Identifying Best Practices and Lessons Learned: a fundamental analysis to grow, improve and consolidate the organizations
13 December, 2021
Why a fundamental activity during a project, and at the end when it is finished, is the exercise of identifying best practices and lessons learned?
When we talk about best practices, we are referring to things we do to achieve the results we are looking for in a project. These are things that we should continue doing during the whole project and in other future ones. Lessons learned are those things that we did that did not bring about the expected project results and need to be re-thought. Identifying and understanding a project’s best practices and lessons learned is what will help us to grow, improve, and consolidate as an organization.

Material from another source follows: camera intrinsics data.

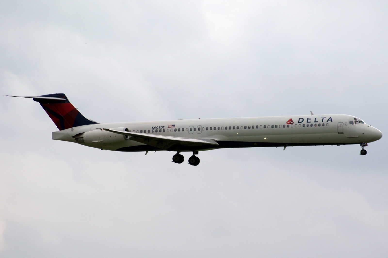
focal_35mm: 270
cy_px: 129
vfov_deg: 5.1
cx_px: 194
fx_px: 2910
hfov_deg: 7.6
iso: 100
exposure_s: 1/800
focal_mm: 180
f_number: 5.6
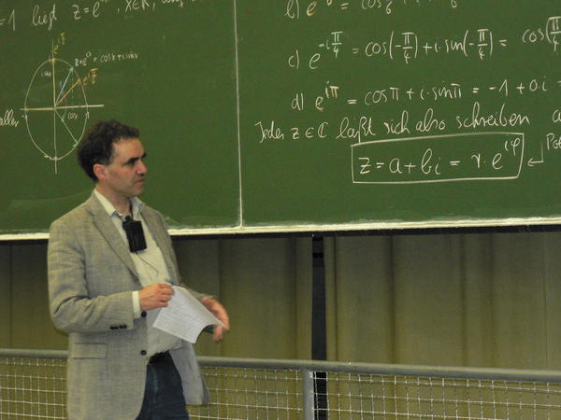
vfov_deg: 13.0
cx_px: 280
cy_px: 210
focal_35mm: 114
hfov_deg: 17.3
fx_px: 1848
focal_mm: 19
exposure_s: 1/60
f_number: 3.2
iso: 400
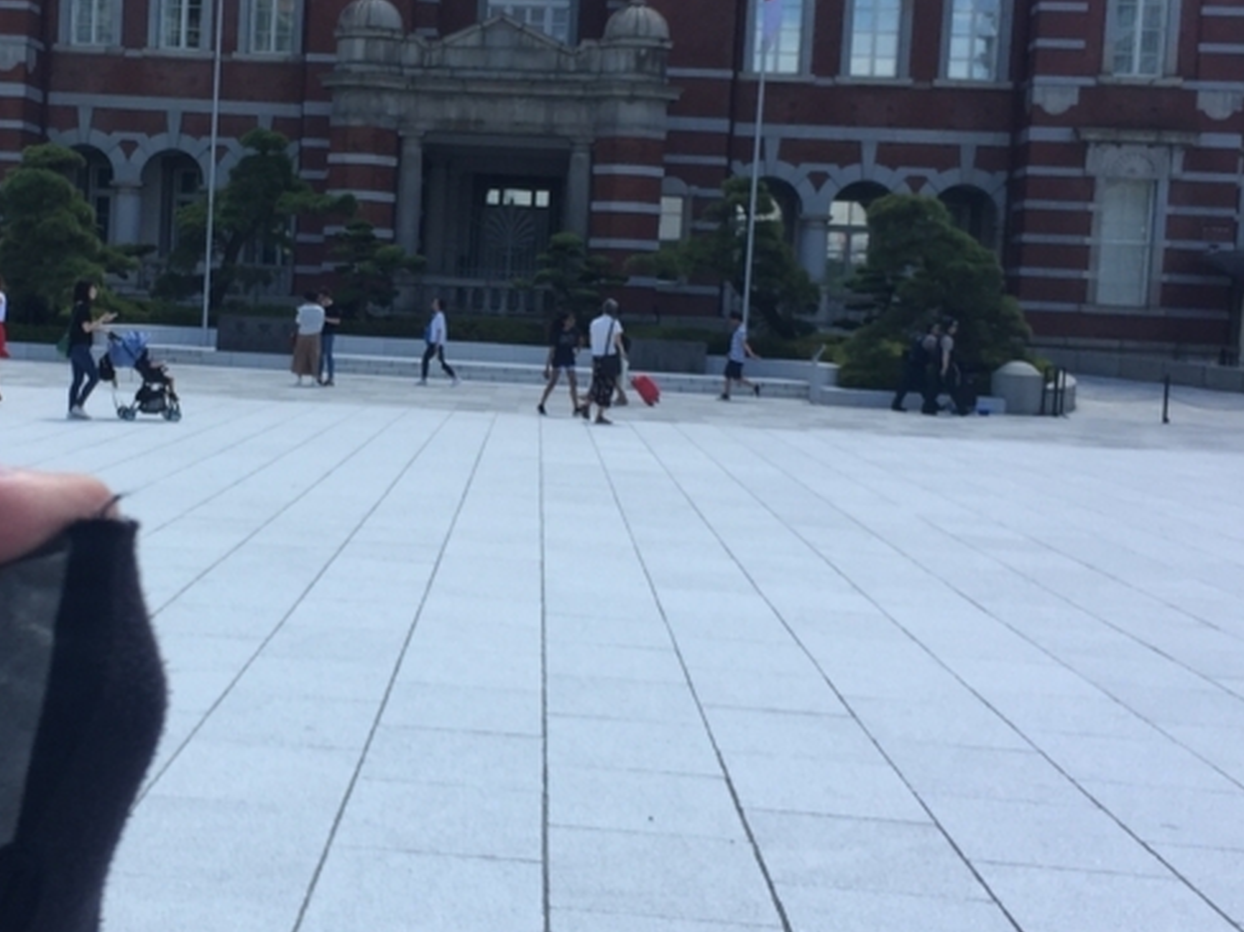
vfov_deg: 24.0
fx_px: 2192
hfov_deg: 31.2
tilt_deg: -5.3
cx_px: 330
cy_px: 403
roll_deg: -3.7
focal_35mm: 61
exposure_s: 1/482
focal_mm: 4.15
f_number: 2.2
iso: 32
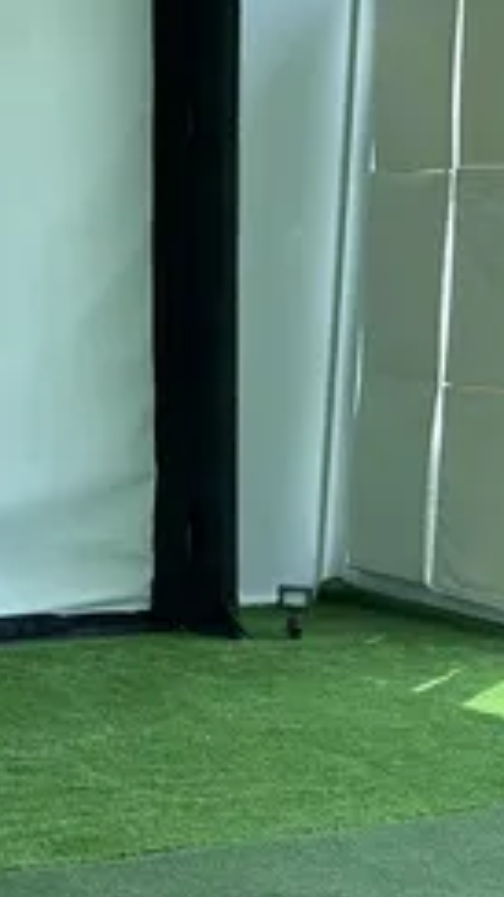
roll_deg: -1.8
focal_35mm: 93
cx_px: 169
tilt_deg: -11.3
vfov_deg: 22.7
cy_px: 691
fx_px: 2213
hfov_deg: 13.0
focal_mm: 5.7
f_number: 1.5
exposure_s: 1/121
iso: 50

John P. Kotter in his book Accelerate, published in 2014, gives a reason why projects around the world have success rates under 30%; “Even for large-scale episodic change, there is very convincing evidence that organizations are now failing at least 70% of the time and that success in achieving early aspirations comes in fewer than 5% of cases. This fact is not widely known because people are reluctant to admit or advertise failures, for obvious reasons.”
What Kotter is saying leads us to conclude that to truly achieve the expected results when identifying best practices and lessons learned, we have to be precise, rigorous and honest when doing that task. Furthermore, we have to make sure that the activities identified as a result of the exercise are carried out. More so, the conclusions that come out of the exercise should be documented and made to be easily accessed by anyone in the organization.
Regardless of the project management methodology used by the organization, we recommend not waiting until the end of the project to identify best practices and lessons learned. It is important to plan this activity around important project milestones. If left as a final step at the end of the project, the opportunity to take advantage of the learning that comes from the exercise would be lost. You are missing out on the possibility of increasing the probability of the project’s success. You are not exploiting the best practices nor taking timely corrective steps.